→ **Problem description**
From the records below, print exactly the lines starting at the one containing "#9fd1e9; stroke-width: 3" and ending at the one containing "<!-- green -->", ends included, and nothing else.

→ **Provided material**
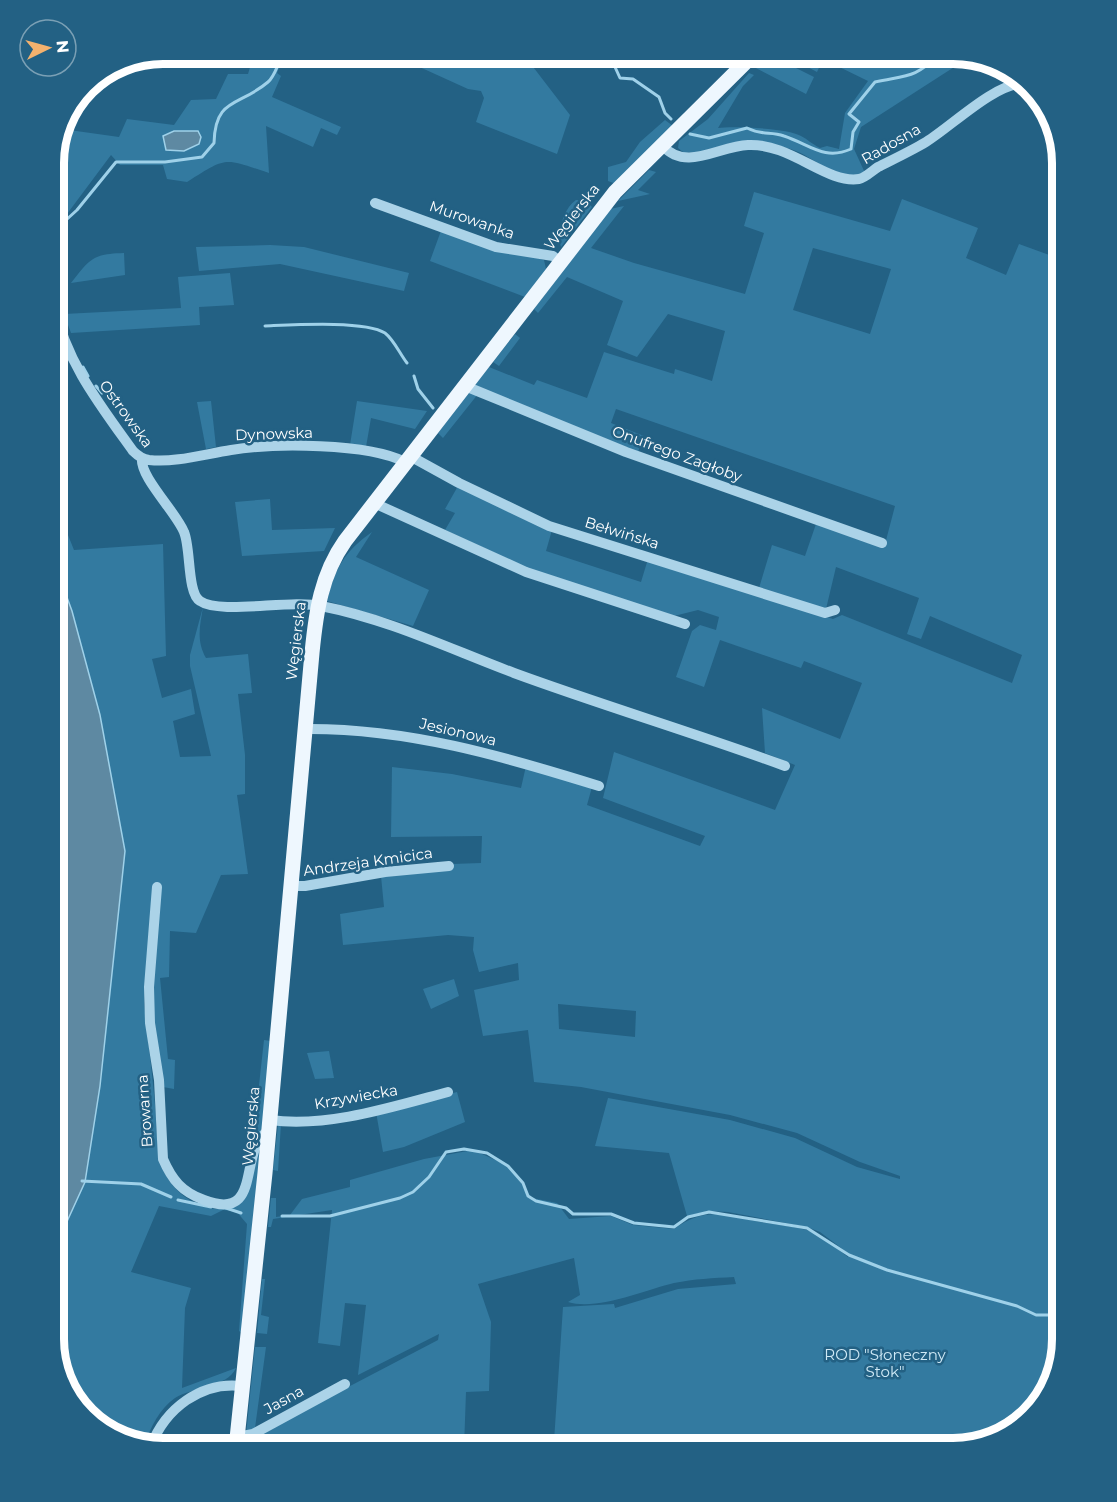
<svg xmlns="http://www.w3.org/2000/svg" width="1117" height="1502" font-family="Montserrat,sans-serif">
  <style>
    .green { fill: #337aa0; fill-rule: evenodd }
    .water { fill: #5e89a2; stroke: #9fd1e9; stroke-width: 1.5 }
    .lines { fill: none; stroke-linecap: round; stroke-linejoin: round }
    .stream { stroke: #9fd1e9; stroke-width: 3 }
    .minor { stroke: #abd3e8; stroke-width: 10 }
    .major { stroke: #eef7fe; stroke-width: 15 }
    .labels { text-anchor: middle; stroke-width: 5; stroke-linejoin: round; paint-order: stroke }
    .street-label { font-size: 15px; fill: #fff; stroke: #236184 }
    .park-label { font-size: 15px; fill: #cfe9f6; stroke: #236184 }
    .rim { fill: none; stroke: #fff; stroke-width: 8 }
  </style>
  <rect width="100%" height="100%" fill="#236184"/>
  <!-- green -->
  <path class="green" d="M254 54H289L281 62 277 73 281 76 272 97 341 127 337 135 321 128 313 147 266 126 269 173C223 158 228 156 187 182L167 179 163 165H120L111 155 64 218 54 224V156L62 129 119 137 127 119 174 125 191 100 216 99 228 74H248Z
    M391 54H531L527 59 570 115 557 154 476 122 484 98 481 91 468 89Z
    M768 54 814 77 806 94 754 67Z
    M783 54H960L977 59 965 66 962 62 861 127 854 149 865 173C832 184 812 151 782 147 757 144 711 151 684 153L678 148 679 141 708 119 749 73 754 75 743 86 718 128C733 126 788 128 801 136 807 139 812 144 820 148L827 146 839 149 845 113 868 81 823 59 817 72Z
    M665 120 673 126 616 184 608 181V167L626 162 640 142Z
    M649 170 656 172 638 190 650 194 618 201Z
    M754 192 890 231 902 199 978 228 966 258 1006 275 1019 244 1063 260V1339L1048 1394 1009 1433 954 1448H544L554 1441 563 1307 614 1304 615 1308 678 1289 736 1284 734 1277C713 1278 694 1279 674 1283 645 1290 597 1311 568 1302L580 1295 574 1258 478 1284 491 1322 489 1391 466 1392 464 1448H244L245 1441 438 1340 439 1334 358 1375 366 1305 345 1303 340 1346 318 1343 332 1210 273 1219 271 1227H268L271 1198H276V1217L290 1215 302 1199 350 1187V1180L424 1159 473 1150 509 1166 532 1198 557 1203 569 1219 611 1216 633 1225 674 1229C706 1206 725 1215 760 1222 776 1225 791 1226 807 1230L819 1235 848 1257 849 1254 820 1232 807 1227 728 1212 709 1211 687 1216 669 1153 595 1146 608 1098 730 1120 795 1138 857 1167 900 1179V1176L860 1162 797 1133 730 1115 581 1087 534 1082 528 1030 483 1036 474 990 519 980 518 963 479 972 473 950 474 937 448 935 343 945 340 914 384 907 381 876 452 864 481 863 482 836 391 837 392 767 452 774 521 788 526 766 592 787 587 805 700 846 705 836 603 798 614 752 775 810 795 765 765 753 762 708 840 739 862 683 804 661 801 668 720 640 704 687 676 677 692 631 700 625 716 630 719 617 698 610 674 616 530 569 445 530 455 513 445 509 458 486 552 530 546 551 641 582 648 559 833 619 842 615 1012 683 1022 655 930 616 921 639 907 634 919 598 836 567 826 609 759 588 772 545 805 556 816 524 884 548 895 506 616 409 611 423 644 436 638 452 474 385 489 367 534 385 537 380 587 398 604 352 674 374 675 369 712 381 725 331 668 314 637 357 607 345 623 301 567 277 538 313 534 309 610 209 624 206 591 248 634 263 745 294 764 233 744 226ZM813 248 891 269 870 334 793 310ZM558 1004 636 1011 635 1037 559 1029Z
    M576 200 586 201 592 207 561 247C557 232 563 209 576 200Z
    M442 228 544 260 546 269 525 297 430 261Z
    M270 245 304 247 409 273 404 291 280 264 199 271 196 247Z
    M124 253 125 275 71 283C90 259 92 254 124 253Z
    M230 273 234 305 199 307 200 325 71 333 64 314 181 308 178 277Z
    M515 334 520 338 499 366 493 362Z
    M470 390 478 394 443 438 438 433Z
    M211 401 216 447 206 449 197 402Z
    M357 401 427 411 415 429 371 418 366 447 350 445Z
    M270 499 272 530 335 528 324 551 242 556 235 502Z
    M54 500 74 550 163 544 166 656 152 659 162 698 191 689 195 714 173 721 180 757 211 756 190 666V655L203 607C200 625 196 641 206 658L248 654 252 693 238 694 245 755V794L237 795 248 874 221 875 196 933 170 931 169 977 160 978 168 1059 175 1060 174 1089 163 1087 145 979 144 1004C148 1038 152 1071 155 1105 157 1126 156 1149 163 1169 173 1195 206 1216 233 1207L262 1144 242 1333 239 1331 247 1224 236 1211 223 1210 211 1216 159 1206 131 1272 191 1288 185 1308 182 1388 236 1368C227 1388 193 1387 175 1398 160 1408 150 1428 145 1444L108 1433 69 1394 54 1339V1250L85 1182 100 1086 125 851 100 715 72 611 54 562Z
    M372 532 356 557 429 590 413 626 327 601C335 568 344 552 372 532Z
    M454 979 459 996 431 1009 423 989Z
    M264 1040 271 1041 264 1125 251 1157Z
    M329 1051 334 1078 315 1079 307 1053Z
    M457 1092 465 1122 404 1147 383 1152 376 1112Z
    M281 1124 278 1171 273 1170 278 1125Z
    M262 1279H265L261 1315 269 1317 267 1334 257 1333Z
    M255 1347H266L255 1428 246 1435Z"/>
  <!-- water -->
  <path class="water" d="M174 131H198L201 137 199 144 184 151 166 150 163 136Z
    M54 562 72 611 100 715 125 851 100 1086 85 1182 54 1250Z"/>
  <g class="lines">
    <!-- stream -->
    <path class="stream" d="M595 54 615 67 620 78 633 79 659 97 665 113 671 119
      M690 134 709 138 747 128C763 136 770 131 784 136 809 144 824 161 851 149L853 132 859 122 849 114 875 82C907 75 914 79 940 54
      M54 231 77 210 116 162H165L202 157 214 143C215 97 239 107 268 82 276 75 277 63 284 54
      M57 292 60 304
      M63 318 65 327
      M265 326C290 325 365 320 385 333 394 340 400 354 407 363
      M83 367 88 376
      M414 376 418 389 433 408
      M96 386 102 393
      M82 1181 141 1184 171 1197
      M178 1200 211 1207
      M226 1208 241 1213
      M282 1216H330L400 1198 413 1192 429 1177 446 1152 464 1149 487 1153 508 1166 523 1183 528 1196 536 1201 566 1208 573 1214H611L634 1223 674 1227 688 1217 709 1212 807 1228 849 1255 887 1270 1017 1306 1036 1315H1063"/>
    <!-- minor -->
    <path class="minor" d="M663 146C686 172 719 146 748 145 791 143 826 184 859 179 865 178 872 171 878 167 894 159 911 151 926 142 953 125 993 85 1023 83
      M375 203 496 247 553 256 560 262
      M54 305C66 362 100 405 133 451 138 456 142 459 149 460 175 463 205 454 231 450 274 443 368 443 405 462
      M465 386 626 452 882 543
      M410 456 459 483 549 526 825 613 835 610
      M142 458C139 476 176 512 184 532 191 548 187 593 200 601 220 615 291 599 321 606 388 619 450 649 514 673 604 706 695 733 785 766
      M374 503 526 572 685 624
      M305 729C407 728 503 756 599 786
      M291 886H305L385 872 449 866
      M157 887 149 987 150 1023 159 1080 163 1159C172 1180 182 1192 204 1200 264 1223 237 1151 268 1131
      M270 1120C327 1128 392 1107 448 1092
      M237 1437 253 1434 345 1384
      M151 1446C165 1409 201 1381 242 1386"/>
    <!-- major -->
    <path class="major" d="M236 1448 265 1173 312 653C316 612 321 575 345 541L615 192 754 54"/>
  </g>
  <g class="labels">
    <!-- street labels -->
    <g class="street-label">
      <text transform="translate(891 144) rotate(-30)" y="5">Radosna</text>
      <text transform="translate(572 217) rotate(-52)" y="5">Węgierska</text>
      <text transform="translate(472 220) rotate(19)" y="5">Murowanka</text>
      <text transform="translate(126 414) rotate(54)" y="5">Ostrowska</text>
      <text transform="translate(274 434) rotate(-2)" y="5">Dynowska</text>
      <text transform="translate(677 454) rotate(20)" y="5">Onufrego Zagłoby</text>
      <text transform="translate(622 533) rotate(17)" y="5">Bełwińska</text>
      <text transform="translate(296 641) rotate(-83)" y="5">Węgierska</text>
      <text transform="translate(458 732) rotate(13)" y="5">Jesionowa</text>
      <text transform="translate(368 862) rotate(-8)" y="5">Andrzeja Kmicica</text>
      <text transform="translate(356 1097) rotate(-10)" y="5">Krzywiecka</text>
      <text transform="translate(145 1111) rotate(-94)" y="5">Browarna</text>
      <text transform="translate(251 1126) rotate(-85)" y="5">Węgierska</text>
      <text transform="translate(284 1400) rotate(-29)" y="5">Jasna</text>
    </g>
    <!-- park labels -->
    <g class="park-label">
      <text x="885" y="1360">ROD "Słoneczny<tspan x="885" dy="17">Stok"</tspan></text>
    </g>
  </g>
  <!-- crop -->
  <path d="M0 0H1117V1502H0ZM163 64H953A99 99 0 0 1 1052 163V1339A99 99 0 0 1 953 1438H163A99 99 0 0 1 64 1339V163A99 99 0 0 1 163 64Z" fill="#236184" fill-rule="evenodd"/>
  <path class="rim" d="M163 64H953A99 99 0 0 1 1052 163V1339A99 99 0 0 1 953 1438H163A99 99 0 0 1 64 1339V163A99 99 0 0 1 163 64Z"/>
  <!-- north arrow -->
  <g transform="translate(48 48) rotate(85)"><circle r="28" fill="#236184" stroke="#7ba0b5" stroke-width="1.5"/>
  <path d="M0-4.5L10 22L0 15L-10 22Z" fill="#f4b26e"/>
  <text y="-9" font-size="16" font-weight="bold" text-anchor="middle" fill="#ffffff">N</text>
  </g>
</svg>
* * *
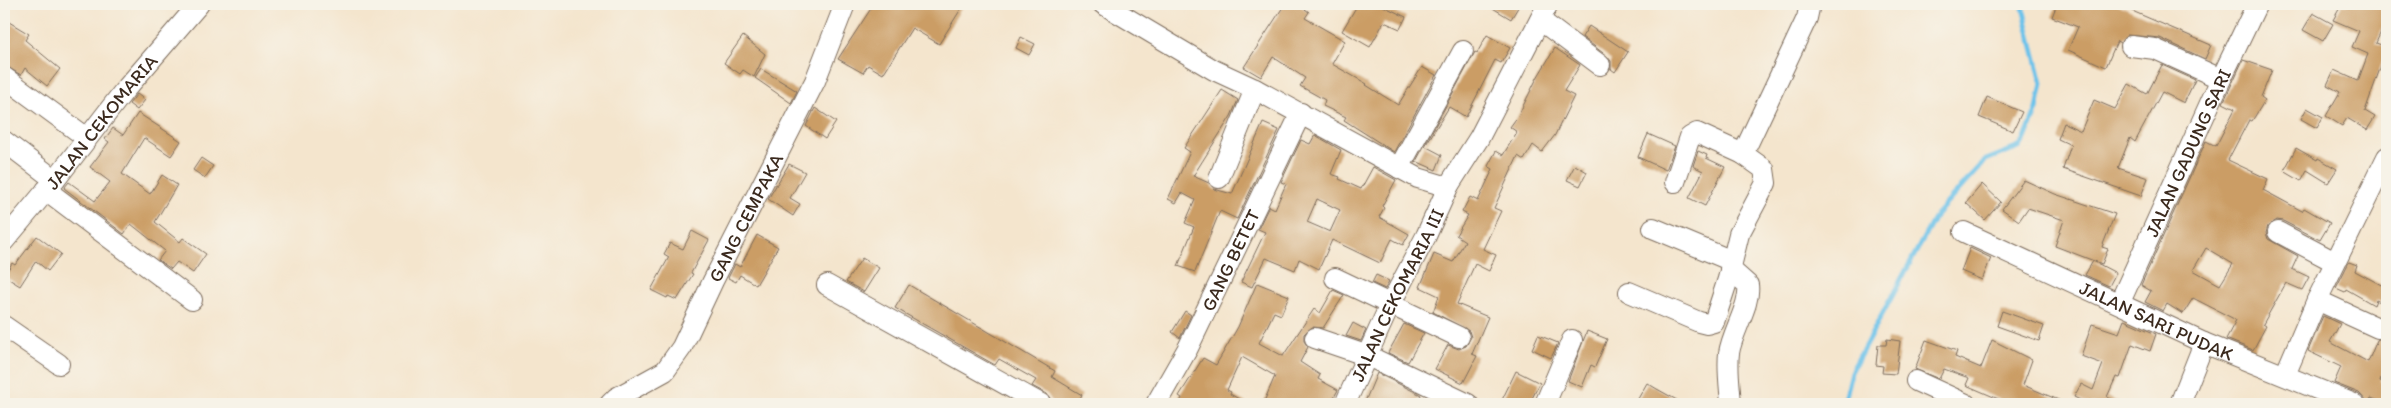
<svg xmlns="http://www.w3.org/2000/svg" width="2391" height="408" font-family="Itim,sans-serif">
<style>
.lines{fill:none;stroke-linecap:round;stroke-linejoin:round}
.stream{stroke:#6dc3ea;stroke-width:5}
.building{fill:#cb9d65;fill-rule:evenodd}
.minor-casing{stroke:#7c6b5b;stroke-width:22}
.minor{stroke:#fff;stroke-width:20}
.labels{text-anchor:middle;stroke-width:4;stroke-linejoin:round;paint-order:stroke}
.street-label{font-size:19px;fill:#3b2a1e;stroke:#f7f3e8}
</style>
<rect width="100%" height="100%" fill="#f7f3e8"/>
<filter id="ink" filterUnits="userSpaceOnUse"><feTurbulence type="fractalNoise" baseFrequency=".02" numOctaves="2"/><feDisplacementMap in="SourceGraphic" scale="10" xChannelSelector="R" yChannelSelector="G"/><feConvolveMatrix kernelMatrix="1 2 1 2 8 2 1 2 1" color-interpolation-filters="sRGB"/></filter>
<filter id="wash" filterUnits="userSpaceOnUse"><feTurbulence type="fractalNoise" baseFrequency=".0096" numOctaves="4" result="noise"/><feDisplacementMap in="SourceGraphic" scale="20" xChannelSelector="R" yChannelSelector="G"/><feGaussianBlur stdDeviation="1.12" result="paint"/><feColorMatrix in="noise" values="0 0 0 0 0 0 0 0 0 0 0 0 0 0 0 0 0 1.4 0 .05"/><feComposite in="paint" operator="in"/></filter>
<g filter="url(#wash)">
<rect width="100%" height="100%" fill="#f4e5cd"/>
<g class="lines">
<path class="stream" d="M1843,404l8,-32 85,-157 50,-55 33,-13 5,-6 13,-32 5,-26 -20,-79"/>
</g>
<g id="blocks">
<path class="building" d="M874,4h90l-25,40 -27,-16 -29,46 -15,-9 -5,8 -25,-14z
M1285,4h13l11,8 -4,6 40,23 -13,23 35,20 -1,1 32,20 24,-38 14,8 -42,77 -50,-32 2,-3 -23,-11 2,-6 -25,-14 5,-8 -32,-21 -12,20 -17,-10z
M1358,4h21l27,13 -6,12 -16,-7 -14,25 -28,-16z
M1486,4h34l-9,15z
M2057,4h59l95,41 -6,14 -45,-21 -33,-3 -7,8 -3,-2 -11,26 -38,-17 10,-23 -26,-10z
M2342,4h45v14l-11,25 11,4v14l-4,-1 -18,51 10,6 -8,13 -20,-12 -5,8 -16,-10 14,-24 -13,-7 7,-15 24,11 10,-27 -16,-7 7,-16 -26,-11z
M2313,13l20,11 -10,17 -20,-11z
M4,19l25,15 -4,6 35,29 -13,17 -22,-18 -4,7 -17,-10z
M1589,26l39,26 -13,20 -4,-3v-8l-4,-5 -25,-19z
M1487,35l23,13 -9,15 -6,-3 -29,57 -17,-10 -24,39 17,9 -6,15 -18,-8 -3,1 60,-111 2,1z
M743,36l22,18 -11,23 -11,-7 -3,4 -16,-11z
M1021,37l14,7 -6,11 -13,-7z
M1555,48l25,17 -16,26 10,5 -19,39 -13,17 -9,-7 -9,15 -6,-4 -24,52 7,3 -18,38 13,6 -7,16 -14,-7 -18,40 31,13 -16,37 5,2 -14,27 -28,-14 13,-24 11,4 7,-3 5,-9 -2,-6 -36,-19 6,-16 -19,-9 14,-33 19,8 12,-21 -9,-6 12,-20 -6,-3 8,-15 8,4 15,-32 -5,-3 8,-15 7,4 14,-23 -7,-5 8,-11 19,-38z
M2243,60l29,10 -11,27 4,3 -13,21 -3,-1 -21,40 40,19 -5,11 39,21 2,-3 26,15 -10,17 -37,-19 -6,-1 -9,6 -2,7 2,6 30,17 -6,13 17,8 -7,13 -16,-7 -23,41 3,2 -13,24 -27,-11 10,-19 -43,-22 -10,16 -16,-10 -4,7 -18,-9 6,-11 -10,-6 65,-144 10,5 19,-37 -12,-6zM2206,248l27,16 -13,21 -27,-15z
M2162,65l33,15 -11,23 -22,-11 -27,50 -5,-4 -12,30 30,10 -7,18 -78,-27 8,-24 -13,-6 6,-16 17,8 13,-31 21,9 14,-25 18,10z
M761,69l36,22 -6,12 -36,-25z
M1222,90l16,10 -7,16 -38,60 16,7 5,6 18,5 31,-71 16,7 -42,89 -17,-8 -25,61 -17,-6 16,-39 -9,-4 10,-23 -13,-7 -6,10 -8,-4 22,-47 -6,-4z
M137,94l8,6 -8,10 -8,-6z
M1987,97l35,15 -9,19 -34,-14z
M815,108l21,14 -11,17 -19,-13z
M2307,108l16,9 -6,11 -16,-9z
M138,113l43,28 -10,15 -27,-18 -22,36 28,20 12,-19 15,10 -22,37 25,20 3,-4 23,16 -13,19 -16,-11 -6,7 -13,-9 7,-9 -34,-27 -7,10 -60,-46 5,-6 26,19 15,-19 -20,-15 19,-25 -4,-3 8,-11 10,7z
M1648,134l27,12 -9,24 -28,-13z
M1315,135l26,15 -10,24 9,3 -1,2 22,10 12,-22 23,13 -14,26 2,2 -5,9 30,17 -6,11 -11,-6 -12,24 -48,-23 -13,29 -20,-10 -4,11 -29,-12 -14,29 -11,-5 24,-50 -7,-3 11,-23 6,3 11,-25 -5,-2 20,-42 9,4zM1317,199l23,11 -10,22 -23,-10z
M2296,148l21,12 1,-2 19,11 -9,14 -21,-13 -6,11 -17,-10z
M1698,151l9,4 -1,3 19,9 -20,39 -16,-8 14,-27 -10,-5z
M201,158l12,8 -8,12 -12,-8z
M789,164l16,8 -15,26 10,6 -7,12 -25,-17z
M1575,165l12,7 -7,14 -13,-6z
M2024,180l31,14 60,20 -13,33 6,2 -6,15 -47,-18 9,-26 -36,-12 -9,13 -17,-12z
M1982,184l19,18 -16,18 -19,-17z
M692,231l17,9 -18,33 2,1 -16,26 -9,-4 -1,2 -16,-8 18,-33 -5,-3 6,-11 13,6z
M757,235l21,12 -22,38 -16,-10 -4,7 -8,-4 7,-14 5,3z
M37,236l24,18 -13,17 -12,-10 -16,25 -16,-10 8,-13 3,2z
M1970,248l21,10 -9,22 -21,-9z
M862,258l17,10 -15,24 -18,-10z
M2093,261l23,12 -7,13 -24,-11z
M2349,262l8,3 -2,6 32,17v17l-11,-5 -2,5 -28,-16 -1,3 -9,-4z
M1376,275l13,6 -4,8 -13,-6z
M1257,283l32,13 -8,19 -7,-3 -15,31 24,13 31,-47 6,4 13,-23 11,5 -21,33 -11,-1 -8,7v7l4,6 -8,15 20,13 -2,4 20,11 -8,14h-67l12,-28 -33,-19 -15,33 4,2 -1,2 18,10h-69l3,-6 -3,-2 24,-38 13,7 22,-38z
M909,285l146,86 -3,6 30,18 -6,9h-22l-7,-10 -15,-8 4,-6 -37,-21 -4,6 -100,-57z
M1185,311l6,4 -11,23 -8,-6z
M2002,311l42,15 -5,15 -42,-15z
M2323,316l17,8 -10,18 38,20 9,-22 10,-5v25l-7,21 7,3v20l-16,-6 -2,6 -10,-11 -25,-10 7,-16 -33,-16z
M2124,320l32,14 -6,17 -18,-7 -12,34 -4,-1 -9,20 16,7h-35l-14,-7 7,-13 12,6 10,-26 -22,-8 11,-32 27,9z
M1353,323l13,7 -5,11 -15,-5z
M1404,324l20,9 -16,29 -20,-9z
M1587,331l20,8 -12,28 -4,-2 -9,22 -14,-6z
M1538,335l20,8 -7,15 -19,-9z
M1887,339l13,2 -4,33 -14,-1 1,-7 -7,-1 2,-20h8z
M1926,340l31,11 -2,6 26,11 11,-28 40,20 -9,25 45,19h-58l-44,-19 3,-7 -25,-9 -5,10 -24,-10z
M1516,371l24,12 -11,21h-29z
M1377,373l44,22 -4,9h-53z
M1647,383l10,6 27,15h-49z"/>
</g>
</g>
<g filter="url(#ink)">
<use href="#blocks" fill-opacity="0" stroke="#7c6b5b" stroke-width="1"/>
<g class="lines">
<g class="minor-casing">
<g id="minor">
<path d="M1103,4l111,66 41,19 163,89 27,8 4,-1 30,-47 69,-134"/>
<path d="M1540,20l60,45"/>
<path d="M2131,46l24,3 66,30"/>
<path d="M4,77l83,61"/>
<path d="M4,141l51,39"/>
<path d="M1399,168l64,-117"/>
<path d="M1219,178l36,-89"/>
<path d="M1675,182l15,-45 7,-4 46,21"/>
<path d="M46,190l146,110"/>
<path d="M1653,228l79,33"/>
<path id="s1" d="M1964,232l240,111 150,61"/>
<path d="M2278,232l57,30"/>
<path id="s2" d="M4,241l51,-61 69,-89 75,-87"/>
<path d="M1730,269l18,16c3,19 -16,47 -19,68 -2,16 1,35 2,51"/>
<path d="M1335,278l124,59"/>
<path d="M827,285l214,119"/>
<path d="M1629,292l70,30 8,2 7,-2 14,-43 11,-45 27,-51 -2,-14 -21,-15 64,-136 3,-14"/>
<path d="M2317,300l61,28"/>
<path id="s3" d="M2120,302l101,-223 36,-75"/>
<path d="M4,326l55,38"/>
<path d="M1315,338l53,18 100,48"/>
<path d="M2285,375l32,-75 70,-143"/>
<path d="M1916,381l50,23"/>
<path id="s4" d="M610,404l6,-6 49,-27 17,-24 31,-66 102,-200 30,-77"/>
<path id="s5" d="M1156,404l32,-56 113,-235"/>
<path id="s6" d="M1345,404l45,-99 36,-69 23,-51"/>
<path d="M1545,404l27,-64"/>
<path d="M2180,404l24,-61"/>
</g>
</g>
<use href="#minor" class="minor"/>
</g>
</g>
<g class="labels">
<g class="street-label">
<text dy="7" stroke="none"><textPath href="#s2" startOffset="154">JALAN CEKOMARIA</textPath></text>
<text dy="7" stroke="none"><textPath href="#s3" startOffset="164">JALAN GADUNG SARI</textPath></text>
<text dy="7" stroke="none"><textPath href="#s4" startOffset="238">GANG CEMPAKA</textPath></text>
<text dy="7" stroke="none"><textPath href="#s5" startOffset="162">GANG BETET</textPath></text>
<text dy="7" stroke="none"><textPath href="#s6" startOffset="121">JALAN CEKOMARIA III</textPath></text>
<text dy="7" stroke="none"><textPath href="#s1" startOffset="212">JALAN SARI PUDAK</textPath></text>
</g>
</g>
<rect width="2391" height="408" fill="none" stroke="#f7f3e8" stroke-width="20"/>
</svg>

→ **Worked solution**
    .stream { stroke: #9fd1e9; stroke-width: 3 }
    .minor { stroke: #abd3e8; stroke-width: 10 }
    .major { stroke: #eef7fe; stroke-width: 15 }
    .labels { text-anchor: middle; stroke-width: 5; stroke-linejoin: round; paint-order: stroke }
    .street-label { font-size: 15px; fill: #fff; stroke: #236184 }
    .park-label { font-size: 15px; fill: #cfe9f6; stroke: #236184 }
    .rim { fill: none; stroke: #fff; stroke-width: 8 }
  </style>
  <rect width="100%" height="100%" fill="#236184"/>
  <!-- green -->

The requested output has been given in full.